Question

Calculate the magnitude of the magnetic field at point Pof Fig E28.35. in terms of$R,l_1$and$l_2$. What does your expression give when $I_1=I_2$?

Short answer

1. The magnetic field at point p is$\frac{{\mu }_0\left|I_1-I_2\right|}{4R}$ .

2. The magnetic field at point p is zero if$I_1=I_2$.

Step-by-step solution

The magnetic field due to the current-carrying element

The magnetic field due to the current element at a particular point is given by Biot-Savart’s law.

According to Biot-Savart law magnetic field at a particular point is given by:

$\begin{array}{r}\overrightarrow{dB}=\frac{{\mu }_0}{4\pi }\frac{l\overrightarrow{d}/\times \widehat{r}}{r^2}\\ dB=\frac{{\mu }_0}{4\pi }\frac{Id/\sin \theta }{r^3}\end{array}$

Where dB is the magnetic field due to the current-carrying element,${\mu }_0$ is the permeability of the vaccum, l is the current through the conducting element, r is the distance from a point to the current-carrying element, dl is the differential length of the current element, and$\theta$ is the angle between$\overrightarrow{dl}$ and$\overrightarrow{r}$ .

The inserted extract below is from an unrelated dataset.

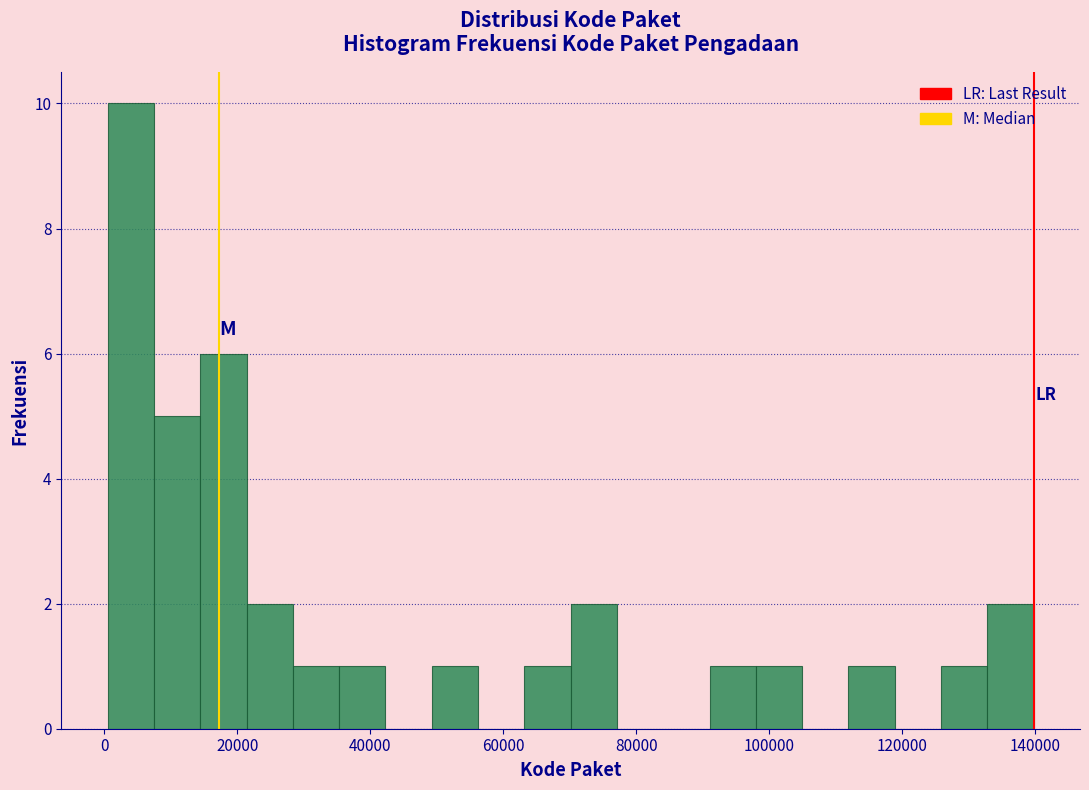

Read against the x-axis, roughly where is the centre of the tallest bar?

4000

The magnetic field at the center of a semi-circular current-carrying loop:

The magnetic field at the center of the semi-circular current-carrying loop is given by:

$B=\frac{{\mu }_{0}I}{4R}$

Where B is the magnetic field at the center of the semi-circular current-carrying loop, ${\mu }_0$is the permeability of the vaccum, l is the current through the wire, and R is the distance from the wire.

The direction of the magnetic field due to the current-carrying wire:

The direction of the magnetic field due to the current-carrying conductor can be given by the right-hand thumb rule.

According to the right-hand thumb rule, if thumb of the right-hand points along the direction of the current, then the remaining curled fingers of the same hand give the direction of the magnetic field due to the current.

Calculation of net magnetic field at point p

The magnetic field at point p due to parallel wires:

Here, the angles between differential lengths of left and right straight wires with point p are 0 and 180 degrees.

Therefore according to Biot-Savart law, the magnetic field at point p due to parallel wires is zero.

The magnetic field at point p (at the center of the semicircular loop) due to the semi-circular loop:

The magnetic field at point p (at the center of the semicircular loop) due to semi circular loop is:

$B_1=-\frac{{\mu }_0{I}_1}{4R}$

Here, according to the right-hand thumb rule, the direction of the magnetic field is clockwise. So conventionally $B_1$ is negative.

The magnetic field at point p (at the center of the semicircular loop) due semi-circular loop 2 is:

$B_2=\frac{{\mu }_0{I}_2}{4R}$

Here, according to the right-hand thumb rule, the direction of the magnetic field is anti-clockwise. So conventionally $B_2$ is positive.

So, the net magnetic field at point p is

_{$\begin{array}{r}{B}_{\text{net}}=B_2+B_1\\ B_{\text{net}}=\frac{{\mu }_0}{4R}\left|I_2-I_1\right|\end{array}$}

Thus, the net magnetic field at point p is $B_{\text{net}}=\frac{{\mu }_0}{4R}\left|I_2-I_1\right|$_.

Calculation of magnetic field at point p if the same current is flowing in both loops

Using expression:

$\begin{array}{r}{B}_{\text{net}}=B_2+B_1\\ B_{\text{net}}=\frac{{\mu }_0}{4R}\left|I_2-I_1\right|\end{array}$

If equal currents $\left(I_1=I_2\right)$is flowing through both wires, then the net magnetic field at point p is$B_{\text{net}}=0\mathrm{T}\text{.}$

Thus, the magnetic field at point p is zero if$I_1=I_2\text{.}$.